In October, Sunset Valley City Council posted a request for proposals for city marketing services, but on Dec. 17 voted to close the process without selecting a bid. City staff will present a new RFP to City Council in January.

Sunset Valley has seen its sales tax revenue grow by about 3% over the past five years, a rate lower than most of its neighboring cities. In November, Mayor Rose Cardona told Community Impact Newspaper that she was ready for a change in marketing and branding for the city.

“I want Sunset Valley to be more of a destination, where people are not saying that they’re going to one store, but ‘I’m going to Sunset Valley,’” she said. “I can go have a nice lunch; I can sit at a nice patio; I can go buy my stuff here; and the kids can do some things.”


Why now?

Sunset Valley has contracted marketing services with Austin-based White Hat Agency since 2016. According to city documents, White Hat has handled promotion of the city’s holiday, spring and back-to-school campaigns; annually updated the city’s business map; and advertised events and promotions online, through direct mail and radio.

However, the city’s community and economic development committee, or CED, has been working in recent years to develop a branding strategy for the city, with the goal of making Sunset Valley a local destination for shopping, entertainment and recreation. The committee hopes a new marketing team can help pull the city’s ideas together.

“[CED] had been working very diligently in branding Sunset Valley,” CED Chair Penny Cedel said in November. “We realized that we in Sunset Valley do things well, but we do it in a stealth mode. To grow any further we had to come out of that shell.”


Cardona said that once Council Member Phil Ellett became the liaison for the committee in 2018, CED work began taking the forefront more often. She said it showed that CED and the city were ready to take the next steps in marketing.

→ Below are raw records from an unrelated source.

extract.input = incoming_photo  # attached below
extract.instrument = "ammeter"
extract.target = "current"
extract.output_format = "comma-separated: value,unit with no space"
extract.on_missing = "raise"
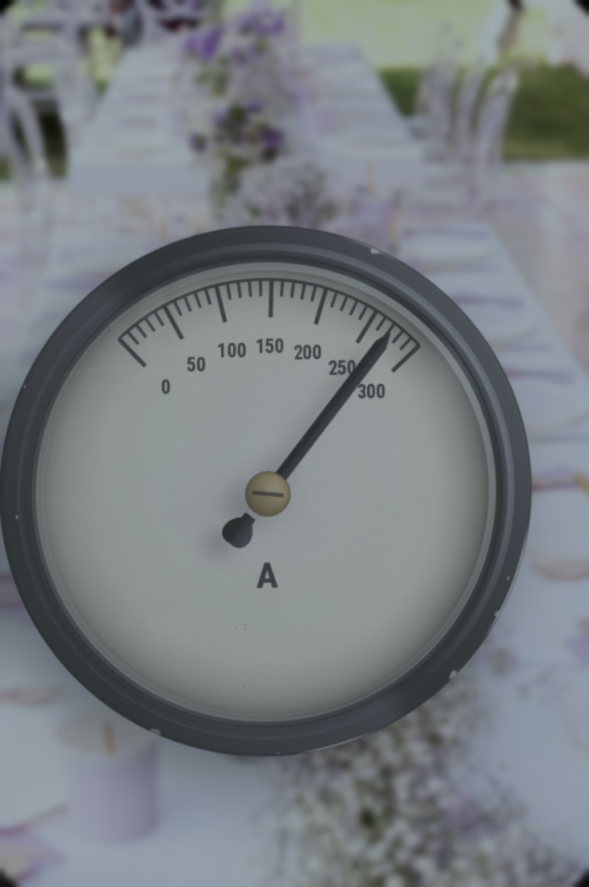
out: 270,A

“For me, I’m ready for a change because I haven’t seen much change in our shopping district for the last few years in terms of marketing and branding,” Cardona said. “There are a handful of things that showed me that we need somebody new [as a firm].”

Branding around assets

Ellett said that he is hoping a firm will create a strategy that uses all modern marketing tools available.


“What I’m looking for is [a marketing firm] that creates something that touches all tools available—digital, social media, print for some things—is creative and excited to work with us,” he said. “Not abandon what we have [now], but to take it to the next level.”

However, Ellett said a marketing campaign “is the beginning” of creating an image that works for the city and its retailers, and promotes city assets.

“We have a great selection of stores; we just need to know how to bring it all together in a way that identifies Sunset Valley,” Ellett said.

According to Cardona, some of those assets include city green spaces, the farmers market and the city’s relationship with the Violet Crown Trail—which could link users from Austin to Sunset Valley’s retail center.


She said she hopes a marketing firm will help develop ideas to promote the trail, which could also lead to future development that fits in with an overall image of the city.

The future of Sunset Valley

Cardona said that while the city has great tenants, the shopping centers as a whole leave much to be desired. Future development, tenants and renovations could help modernize the centers.

City Administrator Sylvia Carrillo said that the city’s current shopping centers are based on an older shopping model. Newer centers include parking garages instead of “seas of parking,” encourage walkability, and include different landscaping and lighting, she said.


“Those are all things we’re not necessarily talking about yet,” she said. “But, [marketing] touches everything, even the land-development code, so there are lots of moving parts to this.”

Another opportunity to attract visitors is the Uplands Tract along West Hwy. 290, which could be developed in the future based on marketing strategies.